TEXT PASSAGE
On Thu, Nov 29, 2001 at 05:42:49PM -0500, Justin Moore wrote:
> 
> > >    Yes, but in some cases they're the *only* way to do something.  If I'm
> > > ripping a 300 line function out of one file and creating a new one with
> > > that function in it, there is *no way* I can do that in less than 600
> > > lines.
> > If you are ripping a 300 line function, you should break it into pieces, as 
> > 300
> > may be a little too much (obviously depends on situation). And including it 
> > in
> > new one which will result in 600 lines of code looks even worse, this is 
> > imho
> > definitively a bad idea ;-).  I would make first patch which would rip the
> > function, second patch which would rip another function and third patch 
> > which
> > would create function merging those two by calling ripped bits of them ;-).
> 
>    But in even ripping apart the 300 line function, you're getting a huge
> patch.  We need a branch (not a tree, a branch) where large patches are
> acceptable PROVIDED they're simply moving code around or reworking ONE
> major concept/layout.  I think huge patches that touch 17 functions are
> horrendous and should not be accepted.  But if a patch is 300 consecutive
> lines starting with "-" and another 300 lines starting with "-" and
> everything after the "-"s and "+"s is identical, it makes no sense to
> reject it for being too large.

Ack. There was such case where code was only moved around. In the end
I have done the code movement by myself and compared it to the
patch. Far easier than to check the 600 lines patch. So such cases
aren't a problem.

> > Obviously, there are some situations when making little patch is impossible.
> > However even if the patch is larger, it should always focus only on one
> > feature, not fixing/adding more things at once.
> 
>    Correct.  The other problem I ran into which lead to huge patches was
> moving the declaration/initialization of the commands struct in
> server/stdinhand.c from one file to another.  There's no way you can break
> that up or rip it apart.  It's going in/out as a whole.  And when I
> submitted it, it (of course) was rejected as being "too large" despite the
> inherient size issues over which there is *no* control.

Too large was only one of the reasons. It had the same problem as
Andrew's patch. It wanted to make the code more extendable but it was
not clear in which direction this extendibility was needed.

SUPPLIED MATERIAL
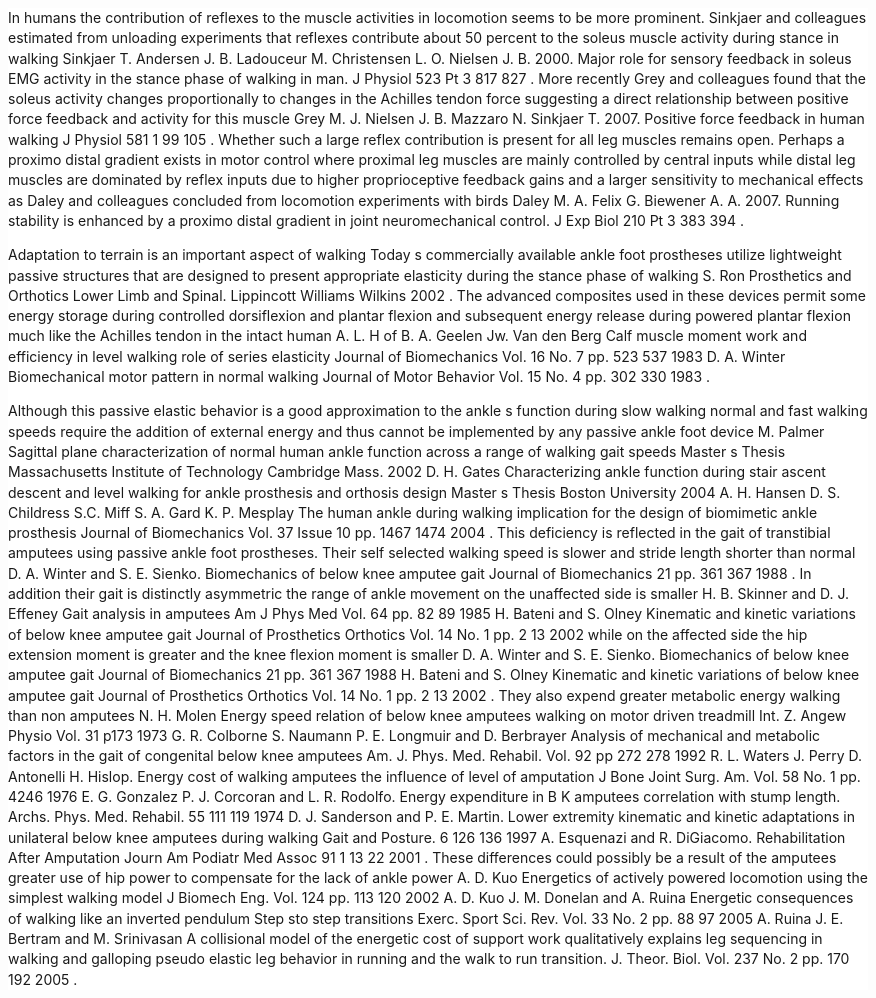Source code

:In humans the contribution of reflexes to the muscle activities in locomotion seems to be more prominent. Sinkjaer and colleagues estimated from unloading experiments that reflexes contribute about 50 percent to the soleus muscle activity during stance in walking Sinkjaer T. Andersen J. B. Ladouceur M. Christensen L. O. Nielsen J. B. 2000. Major role for sensory feedback in soleus EMG activity in the stance phase of walking in man. J Physiol 523 Pt 3 817 827 . More recently Grey and colleagues found that the soleus activity changes proportionally to changes in the Achilles tendon force suggesting a direct relationship between positive force feedback and activity for this muscle Grey M. J. Nielsen J. B. Mazzaro N. Sinkjaer T. 2007. Positive force feedback in human walking J Physiol 581 1 99 105 . Whether such a large reflex contribution is present for all leg muscles remains open. Perhaps a proximo distal gradient exists in motor control where proximal leg muscles are mainly controlled by central inputs while distal leg muscles are dominated by reflex inputs due to higher proprioceptive feedback gains and a larger sensitivity to mechanical effects as Daley and colleagues concluded from locomotion experiments with birds Daley M. A. Felix G. Biewener A. A. 2007. Running stability is enhanced by a proximo distal gradient in joint neuromechanical control. J Exp Biol 210 Pt 3 383 394 .

Adaptation to terrain is an important aspect of walking Today s commercially available ankle foot prostheses utilize lightweight passive structures that are designed to present appropriate elasticity during the stance phase of walking S. Ron Prosthetics and Orthotics Lower Limb and Spinal. Lippincott Williams Wilkins 2002 . The advanced composites used in these devices permit some energy storage during controlled dorsiflexion and plantar flexion and subsequent energy release during powered plantar flexion much like the Achilles tendon in the intact human A. L. H of B. A. Geelen Jw. Van den Berg Calf muscle moment work and efficiency in level walking role of series elasticity Journal of Biomechanics Vol. 16 No. 7 pp. 523 537 1983 D. A. Winter Biomechanical motor pattern in normal walking Journal of Motor Behavior Vol. 15 No. 4 pp. 302 330 1983 .

Although this passive elastic behavior is a good approximation to the ankle s function during slow walking normal and fast walking speeds require the addition of external energy and thus cannot be implemented by any passive ankle foot device M. Palmer Sagittal plane characterization of normal human ankle function across a range of walking gait speeds Master s Thesis Massachusetts Institute of Technology Cambridge Mass. 2002 D. H. Gates Characterizing ankle function during stair ascent descent and level walking for ankle prosthesis and orthosis design Master s Thesis Boston University 2004 A. H. Hansen D. S. Childress S.C. Miff S. A. Gard K. P. Mesplay The human ankle during walking implication for the design of biomimetic ankle prosthesis Journal of Biomechanics Vol. 37 Issue 10 pp. 1467 1474 2004 . This deficiency is reflected in the gait of transtibial amputees using passive ankle foot prostheses. Their self selected walking speed is slower and stride length shorter than normal D. A. Winter and S. E. Sienko. Biomechanics of below knee amputee gait Journal of Biomechanics 21 pp. 361 367 1988 . In addition their gait is distinctly asymmetric the range of ankle movement on the unaffected side is smaller H. B. Skinner and D. J. Effeney Gait analysis in amputees Am J Phys Med Vol. 64 pp. 82 89 1985 H. Bateni and S. Olney Kinematic and kinetic variations of below knee amputee gait Journal of Prosthetics Orthotics Vol. 14 No. 1 pp. 2 13 2002 while on the affected side the hip extension moment is greater and the knee flexion moment is smaller D. A. Winter and S. E. Sienko. Biomechanics of below knee amputee gait Journal of Biomechanics 21 pp. 361 367 1988 H. Bateni and S. Olney Kinematic and kinetic variations of below knee amputee gait Journal of Prosthetics Orthotics Vol. 14 No. 1 pp. 2 13 2002 . They also expend greater metabolic energy walking than non amputees N. H. Molen Energy speed relation of below knee amputees walking on motor driven treadmill Int. Z. Angew Physio Vol. 31 p173 1973 G. R. Colborne S. Naumann P. E. Longmuir and D. Berbrayer Analysis of mechanical and metabolic factors in the gait of congenital below knee amputees Am. J. Phys. Med. Rehabil. Vol. 92 pp 272 278 1992 R. L. Waters J. Perry D. Antonelli H. Hislop. Energy cost of walking amputees the influence of level of amputation J Bone Joint Surg. Am. Vol. 58 No. 1 pp. 4246 1976 E. G. Gonzalez P. J. Corcoran and L. R. Rodolfo. Energy expenditure in B K amputees correlation with stump length. Archs. Phys. Med. Rehabil. 55 111 119 1974 D. J. Sanderson and P. E. Martin. Lower extremity kinematic and kinetic adaptations in unilateral below knee amputees during walking Gait and Posture. 6 126 136 1997 A. Esquenazi and R. DiGiacomo. Rehabilitation After Amputation Journ Am Podiatr Med Assoc 91 1 13 22 2001 . These differences could possibly be a result of the amputees greater use of hip power to compensate for the lack of ankle power A. D. Kuo Energetics of actively powered locomotion using the simplest walking model J Biomech Eng. Vol. 124 pp. 113 120 2002 A. D. Kuo J. M. Donelan and A. Ruina Energetic consequences of walking like an inverted pendulum Step sto step transitions Exerc. Sport Sci. Rev. Vol. 33 No. 2 pp. 88 97 2005 A. Ruina J. E. Bertram and M. Srinivasan A collisional model of the energetic cost of support work qualitatively explains leg sequencing in walking and galloping pseudo elastic leg behavior in running and the walk to run transition. J. Theor. Biol. Vol. 237 No. 2 pp. 170 192 2005 .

TASK 1
In the patch-size discussion, which file held the commands struct whose declaration and initialization were moved?
TASK 2
Reproduce the stretch of the patch-size discussion from "Ack. There was" through "things at once.".
Answer from the patch-size discussion alone, without relying on the data.

FINAL ANSWER 1
server/stdinhand.c

FINAL ANSWER 2
Ack. There was such case where code was only moved around. In the end
I have done the code movement by myself and compared it to the
patch. Far easier than to check the 600 lines patch. So such cases
aren't a problem.

> > Obviously, there are some situations when making little patch is impossible.
> > However even if the patch is larger, it should always focus only on one
> > feature, not fixing/adding more things at once.